[EXERCISE SET]
[a] From the post about the Lion Den Slide Collection, list each drawback it gives for previewing slides on the Lion Den slide page instead of downloading the collection.
[b] Write the next few sentences of the post about the Lion Den Slide Collection, picking up after its final sentence.

[EXERCISE TEXT]
----------------

Thursday, January 6, 2011

Lion Den Slide Collection

As you think about getting started in a new semester, you may find that sets of FREE animated slides might help you spice up your classroom presentations.

For the last several years, I sent a set of hundreds of slides from my Lion Den site for students to anyone who donated to keeping that site up and running.  But starting in this new year of a new decade of a (relatively new) century, I'm now opening up the "secret vault" for anyone who wants them.  And promises to use them for good and not evil.

If you go to the Lion Den downloads page and join the Lion Den, you'll get acccess to all the slide files.

Once you are in the download location, you can access the original set of slides in the folder marked  Lion Den Slide Collection Version 1.0. Newer and updated slide collections will be available in the folder Lion Den Slide Collection Version 2.0.  You can follow the links to the folders to see what's there, but you cannot download any of the slide sets until you fill out the form and get the super-secret password.

You can preview some of the slides by going to the Lion Den slide page.  However, not all the slides in the Lion Den Slide Collection are posted on that website, the slides are posted individually (not in sets), and they are in "slide show" format (which may not be fully editable by you).  The slide sets in the downloadable collection are in fully editable .ppt or .pptx format.  It's much easier to go to the Lion Den download page, join the highly-classified-super-secret membership roster and download the sets of slides.

----------------

[LISTED ENTRIES]
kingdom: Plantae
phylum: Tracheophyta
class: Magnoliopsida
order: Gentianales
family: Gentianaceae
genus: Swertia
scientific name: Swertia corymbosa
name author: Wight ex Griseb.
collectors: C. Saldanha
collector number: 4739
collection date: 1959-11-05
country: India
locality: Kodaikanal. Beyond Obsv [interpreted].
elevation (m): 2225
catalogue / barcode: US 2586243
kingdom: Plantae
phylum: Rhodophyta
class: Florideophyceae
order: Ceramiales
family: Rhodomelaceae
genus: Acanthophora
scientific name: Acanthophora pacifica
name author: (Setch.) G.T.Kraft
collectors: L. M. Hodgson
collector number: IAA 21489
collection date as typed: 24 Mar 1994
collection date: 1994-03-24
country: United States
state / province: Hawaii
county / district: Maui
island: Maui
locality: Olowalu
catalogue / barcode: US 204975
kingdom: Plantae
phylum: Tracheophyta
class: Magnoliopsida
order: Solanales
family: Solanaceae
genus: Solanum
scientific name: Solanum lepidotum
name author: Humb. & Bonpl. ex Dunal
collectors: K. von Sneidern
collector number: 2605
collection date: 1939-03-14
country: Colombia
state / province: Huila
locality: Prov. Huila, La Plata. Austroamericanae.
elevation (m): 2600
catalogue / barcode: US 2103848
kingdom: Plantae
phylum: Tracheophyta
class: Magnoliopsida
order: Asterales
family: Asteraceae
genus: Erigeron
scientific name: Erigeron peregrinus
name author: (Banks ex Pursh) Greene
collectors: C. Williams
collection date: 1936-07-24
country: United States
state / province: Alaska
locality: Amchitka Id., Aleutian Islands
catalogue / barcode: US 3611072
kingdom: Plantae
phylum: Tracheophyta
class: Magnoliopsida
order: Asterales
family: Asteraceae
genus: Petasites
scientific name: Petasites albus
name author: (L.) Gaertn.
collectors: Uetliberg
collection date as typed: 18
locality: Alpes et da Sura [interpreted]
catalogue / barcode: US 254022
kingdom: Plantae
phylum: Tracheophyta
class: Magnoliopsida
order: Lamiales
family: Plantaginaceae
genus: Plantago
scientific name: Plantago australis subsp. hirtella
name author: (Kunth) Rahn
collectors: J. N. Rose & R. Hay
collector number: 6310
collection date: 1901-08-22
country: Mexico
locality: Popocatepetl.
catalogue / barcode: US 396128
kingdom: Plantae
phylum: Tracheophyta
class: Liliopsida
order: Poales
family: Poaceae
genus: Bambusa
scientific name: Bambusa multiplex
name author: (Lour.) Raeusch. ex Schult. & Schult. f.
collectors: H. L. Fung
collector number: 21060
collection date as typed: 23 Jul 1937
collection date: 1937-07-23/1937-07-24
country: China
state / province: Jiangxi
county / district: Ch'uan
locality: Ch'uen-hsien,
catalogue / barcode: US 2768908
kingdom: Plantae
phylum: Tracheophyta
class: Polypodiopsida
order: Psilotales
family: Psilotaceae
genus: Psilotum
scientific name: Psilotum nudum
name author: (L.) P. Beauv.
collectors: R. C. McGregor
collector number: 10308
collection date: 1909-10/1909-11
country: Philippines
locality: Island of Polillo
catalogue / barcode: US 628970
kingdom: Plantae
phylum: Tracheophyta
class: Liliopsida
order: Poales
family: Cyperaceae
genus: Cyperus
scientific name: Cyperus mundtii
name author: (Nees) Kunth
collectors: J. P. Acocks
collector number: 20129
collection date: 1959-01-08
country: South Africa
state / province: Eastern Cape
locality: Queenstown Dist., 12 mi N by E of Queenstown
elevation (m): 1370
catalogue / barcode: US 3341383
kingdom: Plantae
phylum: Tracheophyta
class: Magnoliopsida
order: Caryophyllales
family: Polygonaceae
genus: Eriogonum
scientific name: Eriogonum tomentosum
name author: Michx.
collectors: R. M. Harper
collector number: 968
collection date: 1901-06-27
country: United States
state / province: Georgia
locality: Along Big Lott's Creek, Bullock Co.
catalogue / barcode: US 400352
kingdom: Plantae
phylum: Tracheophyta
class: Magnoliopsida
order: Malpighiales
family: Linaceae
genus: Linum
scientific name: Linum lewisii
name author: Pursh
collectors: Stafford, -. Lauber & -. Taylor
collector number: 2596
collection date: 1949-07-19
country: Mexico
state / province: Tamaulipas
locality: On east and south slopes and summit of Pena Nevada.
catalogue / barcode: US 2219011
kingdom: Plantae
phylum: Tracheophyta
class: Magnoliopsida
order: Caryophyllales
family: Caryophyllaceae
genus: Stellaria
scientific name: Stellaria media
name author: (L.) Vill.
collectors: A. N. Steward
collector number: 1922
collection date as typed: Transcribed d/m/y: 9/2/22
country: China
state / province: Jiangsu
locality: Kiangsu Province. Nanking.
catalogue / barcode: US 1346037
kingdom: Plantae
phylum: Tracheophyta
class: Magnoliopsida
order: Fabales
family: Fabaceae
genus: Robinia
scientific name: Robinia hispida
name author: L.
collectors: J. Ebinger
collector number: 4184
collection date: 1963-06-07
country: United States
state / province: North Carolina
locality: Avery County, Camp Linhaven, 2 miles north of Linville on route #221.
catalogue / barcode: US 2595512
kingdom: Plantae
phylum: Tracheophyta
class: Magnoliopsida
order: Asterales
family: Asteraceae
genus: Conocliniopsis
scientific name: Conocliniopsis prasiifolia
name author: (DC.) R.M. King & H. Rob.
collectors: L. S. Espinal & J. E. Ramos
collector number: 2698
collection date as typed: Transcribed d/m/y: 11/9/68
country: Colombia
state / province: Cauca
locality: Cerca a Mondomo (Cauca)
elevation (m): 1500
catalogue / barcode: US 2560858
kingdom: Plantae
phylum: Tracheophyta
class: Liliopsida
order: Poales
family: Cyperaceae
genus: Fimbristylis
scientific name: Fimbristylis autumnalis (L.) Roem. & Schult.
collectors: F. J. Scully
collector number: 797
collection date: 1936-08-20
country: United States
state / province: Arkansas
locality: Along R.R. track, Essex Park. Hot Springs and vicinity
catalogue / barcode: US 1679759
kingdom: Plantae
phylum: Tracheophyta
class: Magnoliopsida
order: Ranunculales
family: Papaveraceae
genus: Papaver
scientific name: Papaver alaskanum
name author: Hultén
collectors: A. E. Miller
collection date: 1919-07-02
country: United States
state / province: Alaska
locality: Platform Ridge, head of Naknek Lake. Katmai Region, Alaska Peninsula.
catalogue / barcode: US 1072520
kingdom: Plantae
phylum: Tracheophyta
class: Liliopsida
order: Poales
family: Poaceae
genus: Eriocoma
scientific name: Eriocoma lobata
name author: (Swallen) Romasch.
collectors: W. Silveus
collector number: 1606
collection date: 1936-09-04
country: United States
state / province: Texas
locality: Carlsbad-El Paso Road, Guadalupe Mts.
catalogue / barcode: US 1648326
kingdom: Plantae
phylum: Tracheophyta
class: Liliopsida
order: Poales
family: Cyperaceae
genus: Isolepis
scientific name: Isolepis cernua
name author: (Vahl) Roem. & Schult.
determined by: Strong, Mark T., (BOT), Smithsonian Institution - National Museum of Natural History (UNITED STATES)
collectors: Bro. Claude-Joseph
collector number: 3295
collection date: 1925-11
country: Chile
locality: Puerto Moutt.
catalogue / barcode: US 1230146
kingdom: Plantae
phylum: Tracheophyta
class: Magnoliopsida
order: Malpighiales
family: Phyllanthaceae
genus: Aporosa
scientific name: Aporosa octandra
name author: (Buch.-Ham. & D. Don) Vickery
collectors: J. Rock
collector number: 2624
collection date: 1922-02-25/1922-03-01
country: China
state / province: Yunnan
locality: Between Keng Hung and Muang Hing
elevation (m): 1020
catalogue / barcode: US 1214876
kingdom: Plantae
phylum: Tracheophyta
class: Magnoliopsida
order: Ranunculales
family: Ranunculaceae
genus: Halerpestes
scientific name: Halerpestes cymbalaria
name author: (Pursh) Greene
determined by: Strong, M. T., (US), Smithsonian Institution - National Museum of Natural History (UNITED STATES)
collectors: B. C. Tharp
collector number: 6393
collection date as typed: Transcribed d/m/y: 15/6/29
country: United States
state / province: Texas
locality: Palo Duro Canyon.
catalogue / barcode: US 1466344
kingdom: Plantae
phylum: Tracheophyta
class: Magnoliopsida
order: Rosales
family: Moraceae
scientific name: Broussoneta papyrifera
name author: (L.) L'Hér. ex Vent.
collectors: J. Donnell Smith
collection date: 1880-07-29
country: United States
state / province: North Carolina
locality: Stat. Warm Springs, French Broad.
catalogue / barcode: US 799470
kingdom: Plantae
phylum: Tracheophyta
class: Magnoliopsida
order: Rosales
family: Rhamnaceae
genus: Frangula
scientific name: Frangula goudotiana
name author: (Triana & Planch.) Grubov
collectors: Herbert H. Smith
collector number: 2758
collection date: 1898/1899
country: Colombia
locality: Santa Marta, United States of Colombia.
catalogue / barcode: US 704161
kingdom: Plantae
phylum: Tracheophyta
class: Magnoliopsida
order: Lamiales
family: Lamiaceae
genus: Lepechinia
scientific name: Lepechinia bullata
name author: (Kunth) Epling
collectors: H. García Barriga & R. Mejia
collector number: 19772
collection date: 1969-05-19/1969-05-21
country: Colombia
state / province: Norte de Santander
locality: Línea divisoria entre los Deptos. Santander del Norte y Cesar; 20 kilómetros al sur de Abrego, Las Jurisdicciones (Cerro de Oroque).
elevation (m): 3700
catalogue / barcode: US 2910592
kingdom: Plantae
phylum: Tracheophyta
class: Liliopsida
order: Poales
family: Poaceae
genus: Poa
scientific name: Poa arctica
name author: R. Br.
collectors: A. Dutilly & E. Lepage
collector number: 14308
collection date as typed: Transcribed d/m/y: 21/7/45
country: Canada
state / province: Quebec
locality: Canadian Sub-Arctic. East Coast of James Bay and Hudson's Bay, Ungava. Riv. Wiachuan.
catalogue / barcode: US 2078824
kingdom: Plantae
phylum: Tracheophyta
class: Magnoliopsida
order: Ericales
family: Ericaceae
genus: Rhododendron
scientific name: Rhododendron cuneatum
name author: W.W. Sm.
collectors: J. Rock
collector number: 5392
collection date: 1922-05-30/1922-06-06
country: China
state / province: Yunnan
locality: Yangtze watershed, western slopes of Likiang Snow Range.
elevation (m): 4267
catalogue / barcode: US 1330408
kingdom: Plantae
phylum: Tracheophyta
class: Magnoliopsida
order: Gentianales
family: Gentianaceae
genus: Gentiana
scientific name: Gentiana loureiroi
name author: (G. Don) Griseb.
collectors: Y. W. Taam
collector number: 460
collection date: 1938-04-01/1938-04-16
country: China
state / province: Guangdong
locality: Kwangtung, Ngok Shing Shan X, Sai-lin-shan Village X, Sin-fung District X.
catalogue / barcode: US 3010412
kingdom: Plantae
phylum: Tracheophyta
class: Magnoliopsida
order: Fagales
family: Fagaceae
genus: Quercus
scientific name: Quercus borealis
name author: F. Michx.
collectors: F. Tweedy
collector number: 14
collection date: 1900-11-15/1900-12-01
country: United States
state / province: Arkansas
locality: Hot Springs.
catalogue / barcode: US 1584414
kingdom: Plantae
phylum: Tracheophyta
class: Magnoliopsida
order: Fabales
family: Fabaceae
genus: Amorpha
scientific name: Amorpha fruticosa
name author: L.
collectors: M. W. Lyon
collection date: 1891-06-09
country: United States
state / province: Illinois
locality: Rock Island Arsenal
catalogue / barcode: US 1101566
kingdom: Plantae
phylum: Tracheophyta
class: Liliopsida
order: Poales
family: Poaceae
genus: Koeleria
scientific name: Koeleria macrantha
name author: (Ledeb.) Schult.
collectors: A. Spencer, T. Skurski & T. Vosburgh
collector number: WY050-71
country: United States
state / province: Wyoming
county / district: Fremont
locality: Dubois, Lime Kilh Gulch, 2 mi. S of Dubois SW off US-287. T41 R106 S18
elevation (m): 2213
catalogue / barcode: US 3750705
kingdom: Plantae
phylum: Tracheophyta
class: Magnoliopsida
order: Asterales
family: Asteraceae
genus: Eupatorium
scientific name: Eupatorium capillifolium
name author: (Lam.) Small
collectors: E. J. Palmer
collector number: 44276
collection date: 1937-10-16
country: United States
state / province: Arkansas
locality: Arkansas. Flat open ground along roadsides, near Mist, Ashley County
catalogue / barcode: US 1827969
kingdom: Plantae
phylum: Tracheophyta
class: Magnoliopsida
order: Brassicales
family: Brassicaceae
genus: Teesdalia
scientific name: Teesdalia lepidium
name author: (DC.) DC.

----------------

[ANSWERS BELOW]
[a]
- Not all the slides in the Lion Den Slide Collection are posted on that website.
- The slides are posted individually, not in sets.
- They are in "slide show" format, which may not be fully editable.

[b]
All the slides can be freely used (and adapted) for noncommercial educational purposes (see the license embedded in the Notes section of each slide).

As the User Manual states, these slides are not necessarily as detailed (or as simplified) as you would like to use in your own presentation.  But because they are editable, you can change that, right?  Also, some of these slides were originally intended for a particular purpose (such as introducing a topic that will be explored more fully later).

Another thing to remember is that the slide sets are not meant to be a complete set of slides covering all topics of A&P.  In my classroom, I use a lot of images from the textbook (provided by the publisher).  The slides in the Lion Den Slide Collection are meant to be supplemental slides.

Keep in mind that the slide sets are NOT created by a professional graphic artist . . . just old Kevin hacking away in PowerPoint.  So they may not be as slick as some slides you've seen.

All the slides are in PowerPoint-compatible files.  The newer slides are in the newer XML PowerPoint format (.pptx).